At Dutch Knitwear Label Extreme Cashmere, One Size Fits All

As for this campaign—well, the only reason she wants to talk about it, rather than just drop it on the brand’s Instagram account, is because she feels the pictures and stories that go with them are touching. “I want everything to be ‘real’. ‘Oprecht’, the word in Dutch, covers it slightly better; it means sincerity. So, if you do a campaign like this, I always want to tell the truth. I don’t want to do something because it sells well,” she says.

Currently, the brand is carried in 300 stores or websites globally, though Dijkstra is focused on building the brand’s own ecommerce.

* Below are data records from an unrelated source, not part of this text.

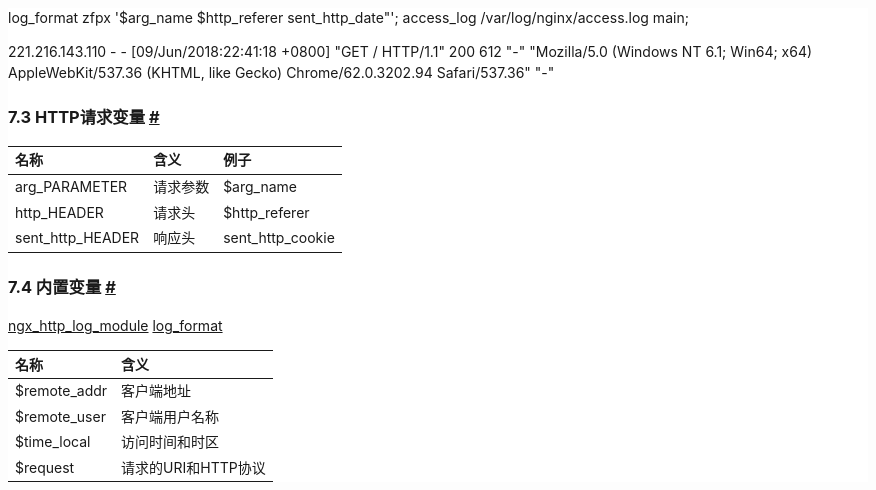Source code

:  log_format  zfpx  &apos;$arg_name $http_referer sent_http_date&quot;&apos;;
 access_log  /var/log/nginx/access.log  main;    

 221.216.143.110 - - [09/Jun/2018:22:41:18 +0800] &quot;GET / HTTP/1.1&quot; 200 612 &quot;-&quot; &quot;Mozilla/5.0 (Windows NT 6.1; Win64; x64) AppleWebKit/537.36 (KHTML, like Gecko) Chrome/62.0.3202.94 Safari/537.36&quot; &quot;-&quot;
</code></pre>
<h3 id="t297.3 HTTP&#x8BF7;&#x6C42;&#x53D8;&#x91CF;">7.3 HTTP&#x8BF7;&#x6C42;&#x53D8;&#x91CF; <a href="#t297.3 HTTP&#x8BF7;&#x6C42;&#x53D8;&#x91CF;"> # </a></h3>
<table>
<thead>
<tr>
<th style="text-align:left">&#x540D;&#x79F0;</th>
<th style="text-align:left">&#x542B;&#x4E49;</th>
<th style="text-align:left">&#x4F8B;&#x5B50;</th>
</tr>
</thead>
<tbody>
<tr>
<td style="text-align:left">arg_PARAMETER</td>
<td style="text-align:left">&#x8BF7;&#x6C42;&#x53C2;&#x6570;</td>
<td style="text-align:left">$arg_name</td>
</tr>
<tr>
<td style="text-align:left">http_HEADER</td>
<td style="text-align:left">&#x8BF7;&#x6C42;&#x5934;</td>
<td style="text-align:left">$http_referer</td>
</tr>
<tr>
<td style="text-align:left">sent_http_HEADER</td>
<td style="text-align:left">&#x54CD;&#x5E94;&#x5934;</td>
<td style="text-align:left">sent_http_cookie</td>
</tr>
</tbody>
</table>
<h3 id="t307.4 &#x5185;&#x7F6E;&#x53D8;&#x91CF;">7.4 &#x5185;&#x7F6E;&#x53D8;&#x91CF; <a href="#t307.4 &#x5185;&#x7F6E;&#x53D8;&#x91CF;"> # </a></h3>
<p><a href="http://nginx.org/en/docs/http/ngx_http_log_module.html">ngx_http_log_module</a>
<a href="http://nginx.org/en/docs/http/ngx_http_log_module.html#log_format">log_format</a></p>
<table>
<thead>
<tr>
<th style="text-align:left">&#x540D;&#x79F0;</th>
<th style="text-align:left">&#x542B;&#x4E49;</th>
</tr>
</thead>
<tbody>
<tr>
<td style="text-align:left">$remote_addr</td>
<td style="text-align:left">&#x5BA2;&#x6237;&#x7AEF;&#x5730;&#x5740;</td>
</tr>
<tr>
<td style="text-align:left">$remote_user</td>
<td style="text-align:left">&#x5BA2;&#x6237;&#x7AEF;&#x7528;&#x6237;&#x540D;&#x79F0;</td>
</tr>
<tr>
<td style="text-align:left">$time_local</td>
<td style="text-align:left">&#x8BBF;&#x95EE;&#x65F6;&#x95F4;&#x548C;&#x65F6;&#x533A;</td>
</tr>
<tr>
<td style="text-align:left">$request</td>
<td style="text-align:left">&#x8BF7;&#x6C42;&#x7684;URI&#x548C;HTTP&#x534F;&#x8BAE;</td>
</tr>
<tr>
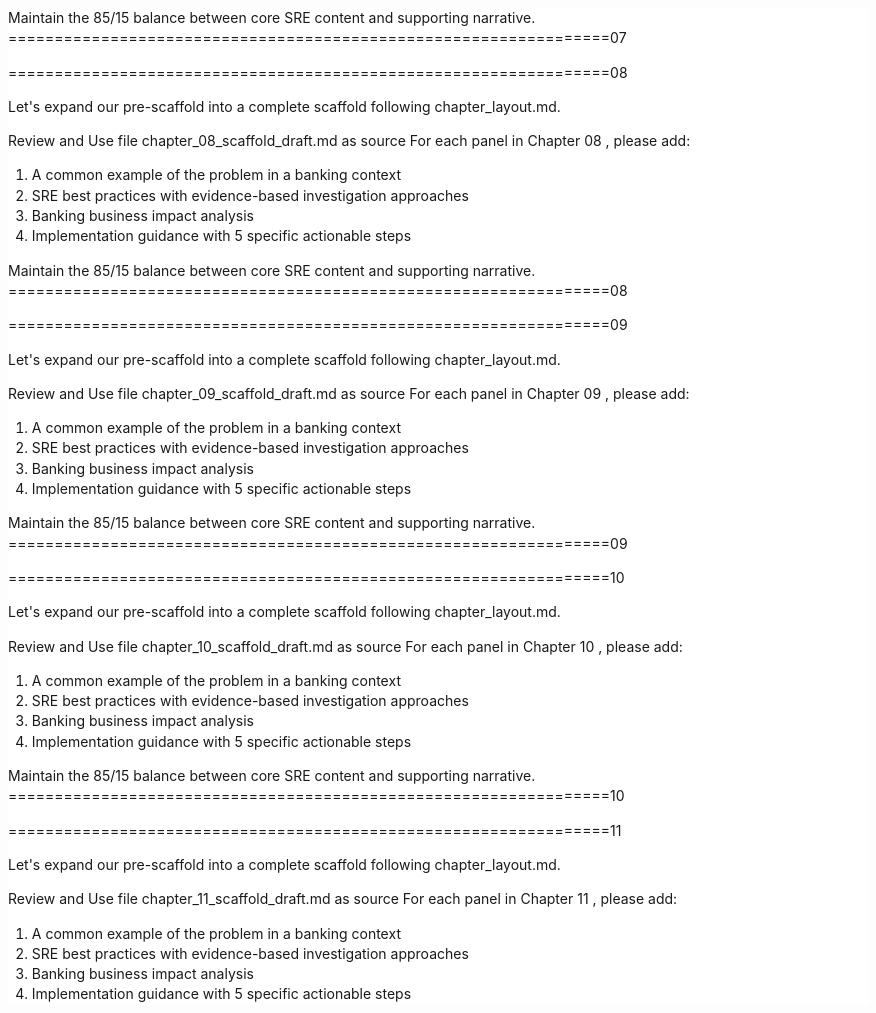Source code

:    Maintain the 85/15 balance between core SRE content and supporting narrative.
=================================================================07



=================================================================08

Let's expand our pre-scaffold into a complete scaffold following chapter_layout.md.

   Review and Use file chapter_08_scaffold_draft.md as source
   For each panel in Chapter 08 , please add:
   1. A common example of the problem in a banking context
   2. SRE best practices with evidence-based investigation approaches
   3. Banking business impact analysis
   4. Implementation guidance with 5 specific actionable steps

   Maintain the 85/15 balance between core SRE content and supporting narrative.
=================================================================08



=================================================================09

Let's expand our pre-scaffold into a complete scaffold following chapter_layout.md.

   Review and Use file chapter_09_scaffold_draft.md as source
   For each panel in Chapter 09 , please add:
   1. A common example of the problem in a banking context
   2. SRE best practices with evidence-based investigation approaches
   3. Banking business impact analysis
   4. Implementation guidance with 5 specific actionable steps

   Maintain the 85/15 balance between core SRE content and supporting narrative.
=================================================================09



=================================================================10

Let's expand our pre-scaffold into a complete scaffold following chapter_layout.md.

   Review and Use file chapter_10_scaffold_draft.md as source
   For each panel in Chapter 10 , please add:
   1. A common example of the problem in a banking context
   2. SRE best practices with evidence-based investigation approaches
   3. Banking business impact analysis
   4. Implementation guidance with 5 specific actionable steps

   Maintain the 85/15 balance between core SRE content and supporting narrative.
=================================================================10



=================================================================11

Let's expand our pre-scaffold into a complete scaffold following chapter_layout.md.

   Review and Use file chapter_11_scaffold_draft.md as source
   For each panel in Chapter 11 , please add:
   1. A common example of the problem in a banking context
   2. SRE best practices with evidence-based investigation approaches
   3. Banking business impact analysis
   4. Implementation guidance with 5 specific actionable steps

The price point is relatively high—the classic Crew Hop sweater retails for $700—but Dijkstra feels the price is fair for the quality. ‘Extreme,’ as it’s known by insiders, doesn’t do discounting, which naturally cancels out department stores. Instead, the focus is on boutiques, such as the influential LA store Just One Eye, with whom Extreme Cashmere will launch a pop-up bistro on November 15.

The “bistro” element is another personality quirk of the brand. Dijkstra and her team love to cook, and her young, 22-strong team congregates daily in the company’s Amsterdam headquarters, located in a 17th-century canal-side building, for a communal lunch. The brand’s Paris showroom format is equally convivial. Each season, the team brings its own vintage crockery, gingham tablecloths, flower arrangements, and chefs from Amsterdam to whip up plates of chanterelle risotto for jaded fashion editors, buyers, and friends in the kitchen of the Left Bank mansion it hires for sales appointments. “It started with vodka—then at some point we decided to start with food, then finish with vodka,” says Dijkstra, of the dinners.